I walked around them, careful not to step on any of their papers. My mom’s eyes followed my movement from above her reading glances.

“We’ve been working on this all day, desde las ocho de la mañana.” Since eight in the morning. I nodded, knowing nothing I could say would possibly help this situation.

The exhaustion and stress was evident in the way my father looked down at his application. They’d spend a few more days filling out endless paperwork, before finally going to a lawyer with any questions they had.

“What did the lawyer say?” I asked my parents when they got home.

“Nothing important.” My father answered. Behind him, my mother gave me a wide-eyed look. He walked past me and into his room, shutting the door.

“It wasn’t good,” my mom informed me. “The lawyer said your dad shouldn’t apply for residency. He said that his record wasn’t good for the application, and that if he applies he will most likely get deported.”

When I was little, my father had gone to North Carolina, a state where they would still give drivers’ licenses to undocumented immigrants. However, in order to get that license, he had to lie and say he lived there. He got caught and they charged him with fraud. We were lucky then that they didn’t deport him. He had just wanted to find a way to be safe somehow, and now it was coming back to him.

There was nothing I could say to my dad to make him feel better. My dad, like many other brave immigrants, deserved to be a citizen. It didn’t seem fair, that after 17 years of hard work, my father could get deported just for applying for residency.

A few weeks later my father handed me a thick yellow envelope. “Marcela, drop this off at the post office tomorrow. Make sure they track the package,” he told me.

I looked down at it, realizing what it was as soon as I laid eyes on the address. It was marked to go to Chicago.

“What if…” What if it doesn’t go well? What if they decide my father no longer has a place in this country? A place in our lives?

“It’s a risk we’re going to have to take,” he told me. I nodded at him. Risks weren’t new to us. Everything he did each day was a risk. Working was a risk. Existing in this country as undocumented immigrants was a risk.

My house no longer felt warm and inviting after that. We all spent our days like zombies painted with stress and exhaustion. Checking the mail and my parents’ emails to see if maybe they would hear back sometime soon. Would my mom be approved? Would my father be deported?

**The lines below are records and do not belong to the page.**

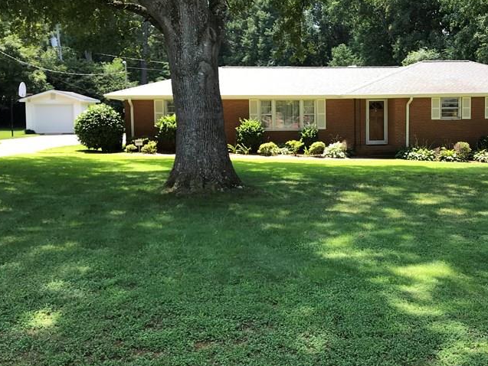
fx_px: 635
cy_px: 156
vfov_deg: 32.1
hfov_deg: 41.4
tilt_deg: -4.2
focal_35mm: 45
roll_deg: +0.2
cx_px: 334
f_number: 1.8
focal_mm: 3.99
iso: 20
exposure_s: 1/231
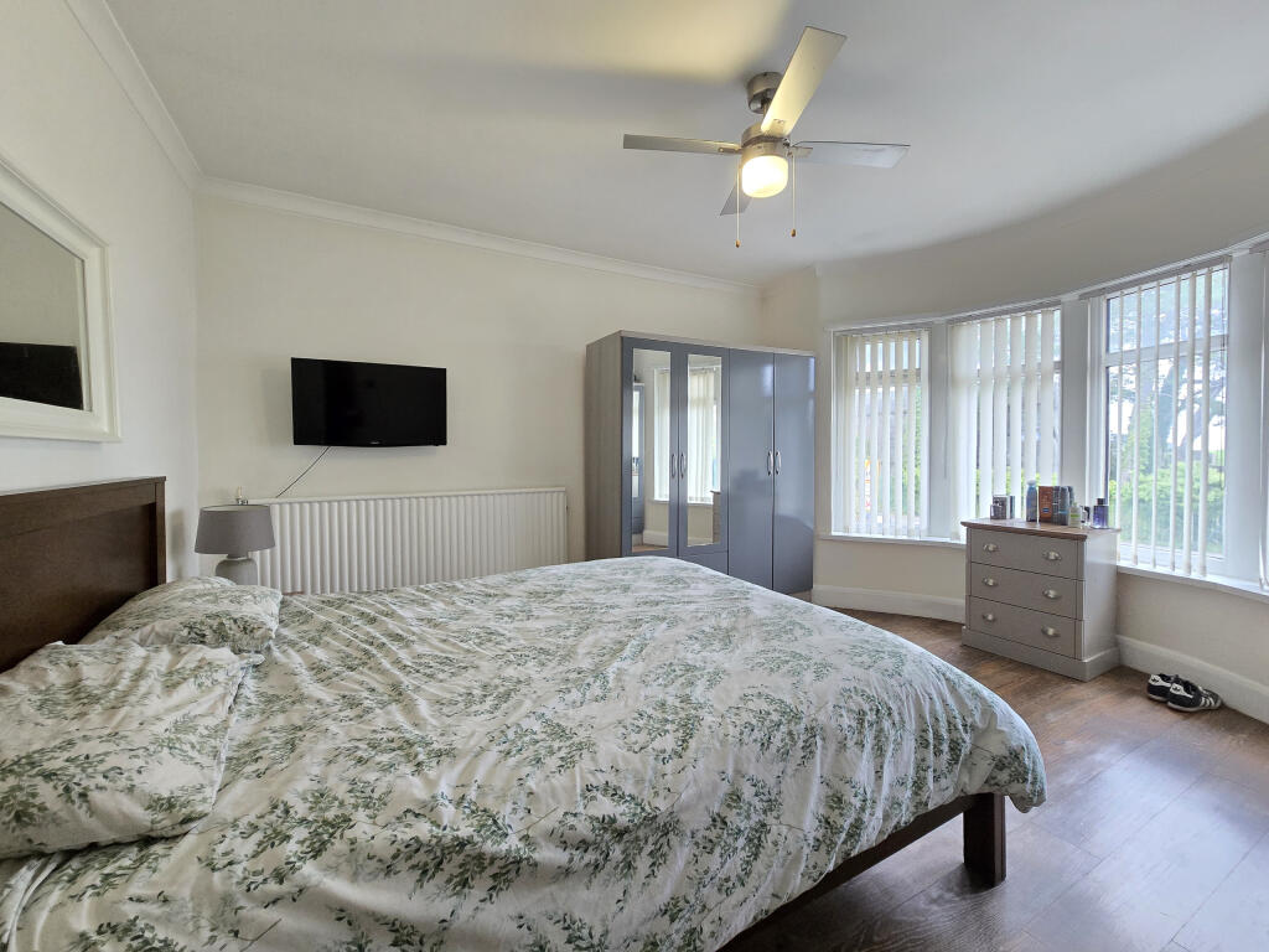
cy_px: 476
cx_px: 634
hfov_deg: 106.2
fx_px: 477
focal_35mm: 13
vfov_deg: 89.9
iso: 500
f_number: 2.2
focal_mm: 2.2
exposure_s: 1/50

“Pepe,” my mom pleaded, “You have to go to the doctor.” The pain in his knees, hips, and chest had been getting a lot worse lately. Most likely due to how hard he was working.

“When I’m a resident with health insurance I’ll go,” he would reply. My dad always said that he would be accepted, even though we all knew he was scared too. For months we had this conversation.

We’d watch the elected president of this country on TV with heavy hearts, mourning the damage he had already done while dreading the damage that was to come. Elected by people who lived their lives without seeing their shadows. Without knowing our stories.

Almost one year later, we finally got our answer.

“No way!” he’d cry. The smile on his face was contagious. You could literally see the tension leave his shoulders. “Oh my God,” he kept saying.

He’d been accepted.

That night we toasted to his safety, and to the idea that eventually he could petition for me to be safe as well. We toasted to our own family, which had yet to see an answer in sight. We also toasted to those not as lucky as my father. To the 12 million or so undocumented people still waiting. Waiting to be heard, waiting for an answer. Hoping. Praying.